# PROBLEM DETAILS:
Where a picture appears, leave it out; copy everything else in the records exactly.
*** Block opens ***
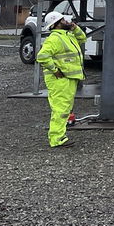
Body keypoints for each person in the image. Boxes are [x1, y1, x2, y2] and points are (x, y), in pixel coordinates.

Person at [36, 10, 86, 148]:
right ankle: (57, 138)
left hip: (68, 78)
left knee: (64, 108)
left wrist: (75, 28)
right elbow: (42, 56)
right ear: (56, 24)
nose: (66, 22)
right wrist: (55, 70)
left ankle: (59, 136)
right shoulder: (55, 38)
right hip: (60, 79)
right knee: (61, 108)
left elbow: (83, 38)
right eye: (63, 20)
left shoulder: (67, 35)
*** Block closes ***
# ANSWER FOR THIS EXERCISE:
Body keypoints for each person in the image. Boxes are [x1, y1, x2, y2] and points are (x, y), in pixel coordinates.

Person at [36, 10, 86, 148]:
right ankle: (57, 138)
left hip: (68, 78)
left knee: (64, 108)
left wrist: (75, 28)
right elbow: (42, 56)
right ear: (56, 24)
nose: (66, 22)
right wrist: (55, 70)
left ankle: (59, 136)
right shoulder: (55, 38)
right hip: (60, 79)
right knee: (61, 108)
left elbow: (83, 38)
right eye: (63, 20)
left shoulder: (67, 35)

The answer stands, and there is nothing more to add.